■ **Passage for review**

^^^^^^^^

Her latest offering is a poignant but hopeful journey through grief and the struggle to let go of those we have loved and lost. It follows Anna, whose husband Spencer was killed. Three years on, she still struggles to accept he is gone. On Hogmanay, she decides to phone Spencer’s number, just to hear his voice. But somebody else answers, and what emerges comes as much of a surprise to Anna as it does to the reader.

Mum-of-two grown-up daughters, Fiona tells P.S: “It is a change from a lot of the previous books I have written. Some people call it a born again debut. I had been asking my agent for a while whether I should change pen names. She’d say, ‘I don’t know, you have a really good reputation’. But there is no secret I have written under another name, so it’s the best of both worlds really.”

The 52-year-old, who lives in London, but whose retired journalist father is from Glasgow, reveals the plot was inspired by the TV show The Good Wife – and her mother-in-law.

She says: “There was a scene in the show where one of the main characters died unexpected­ly and had left half a message for someone they had been involved with but it wasn’t resolved. I was thinking about how awful it is to want to speak to someone so badly and just know that chance will never come again.

^^^^^^^^

■ **Extracted information**
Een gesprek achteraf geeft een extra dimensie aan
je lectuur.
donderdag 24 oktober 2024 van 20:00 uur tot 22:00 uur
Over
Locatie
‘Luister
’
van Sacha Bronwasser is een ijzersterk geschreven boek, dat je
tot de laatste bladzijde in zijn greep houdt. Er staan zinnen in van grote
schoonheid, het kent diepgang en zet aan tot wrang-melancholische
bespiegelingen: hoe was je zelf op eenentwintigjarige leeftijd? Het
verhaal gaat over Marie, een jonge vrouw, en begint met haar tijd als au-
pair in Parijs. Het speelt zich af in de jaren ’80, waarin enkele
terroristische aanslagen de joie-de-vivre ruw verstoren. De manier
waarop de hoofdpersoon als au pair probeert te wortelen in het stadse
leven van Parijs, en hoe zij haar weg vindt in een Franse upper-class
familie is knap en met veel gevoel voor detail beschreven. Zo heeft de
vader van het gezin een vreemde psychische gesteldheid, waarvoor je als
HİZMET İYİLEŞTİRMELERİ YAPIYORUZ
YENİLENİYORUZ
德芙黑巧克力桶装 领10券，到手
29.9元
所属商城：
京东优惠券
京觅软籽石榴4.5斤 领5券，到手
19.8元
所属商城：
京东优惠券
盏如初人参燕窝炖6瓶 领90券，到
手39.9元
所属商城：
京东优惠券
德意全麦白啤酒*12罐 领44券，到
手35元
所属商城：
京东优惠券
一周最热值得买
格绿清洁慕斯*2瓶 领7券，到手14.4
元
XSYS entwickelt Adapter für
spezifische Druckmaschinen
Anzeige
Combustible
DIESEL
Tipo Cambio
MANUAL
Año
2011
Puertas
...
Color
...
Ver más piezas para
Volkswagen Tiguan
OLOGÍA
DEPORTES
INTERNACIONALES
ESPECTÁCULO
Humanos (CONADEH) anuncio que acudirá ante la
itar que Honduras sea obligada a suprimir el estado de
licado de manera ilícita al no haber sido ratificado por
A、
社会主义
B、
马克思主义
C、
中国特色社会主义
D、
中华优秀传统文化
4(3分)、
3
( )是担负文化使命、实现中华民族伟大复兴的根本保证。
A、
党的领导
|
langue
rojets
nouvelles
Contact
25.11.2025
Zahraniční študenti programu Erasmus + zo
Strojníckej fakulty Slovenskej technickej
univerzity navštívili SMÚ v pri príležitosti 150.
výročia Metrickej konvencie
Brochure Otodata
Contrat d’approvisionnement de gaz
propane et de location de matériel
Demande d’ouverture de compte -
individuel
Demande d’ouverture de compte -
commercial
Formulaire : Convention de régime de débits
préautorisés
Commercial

^^^^^^^^

■ **Task set**
a: Answer these questions from the article about Fiona's novel:
(i) On what occasion does Anna decide to phone Spencer's number?
(ii) Which television show does Fiona name as an inspiration for the plot?
(iii) Where is Fiona's father from?
b: Resume the article about Fiona's novel, picking up after its final sentence.

■ **Answers**
a:
(i) Hogmanay
(ii) The Good Wife
(iii) Glasgow

b:
“That mixed with another memory. After my father-inlaw died, for a long time my mother-in-law kept his voice on the answer machine. Those two things came together. Then I sat on the idea for a couple of years as I couldn’t work out how to develop it. Every time I tried I thought it was similar to other things, like Cecelia Ahern’s P.S I Love You. I was chatting about that with my agent and she said, ‘Why don’t you just have somebody else on the end of the phone’. I said: ‘That’s it!’”

It was a eureka moment and the first draft was completed in eight months. She says: “I am hoping that this resonates with those who have lost someone.”

But it will also make readers smile. “Sometimes you just want to escape, so I am hoping this has enough of a light touch, as you don’t want to read anything too depressing, especially when real life is too tough.”

So what does her retired-writer father think of her novels? She laughs: “He is quite a stern, Scottish guy. He doesn’t deal with the touchy-feely stuff, but I do think he is proud.”

Rememberin­g times with her dad, she says: “We did a lot of visiting in Glasgow to see family. My gran lived there before moving to Largs in Ayrshire. It was the scene of a lot childhood holidays. We’d rent a place in Millport and cycle round the island of Great Cumbrae. My aunt also ran a hotel and then a B&B in Inveraray, so we had quite a lot of trips there.”

The Argyll and Bute town was the honeymoon location for the protagonis­ts in The Other Us, winner of the 2018 Romantic Novel Award. It will make another appearance in her next tale. She reveals: “I am halfway through the next book which is set in Inveraray and involves a journey from Scotland to Kent.”

She laughs: “But I’m going to give it a fictional name so I don’t get into trouble.”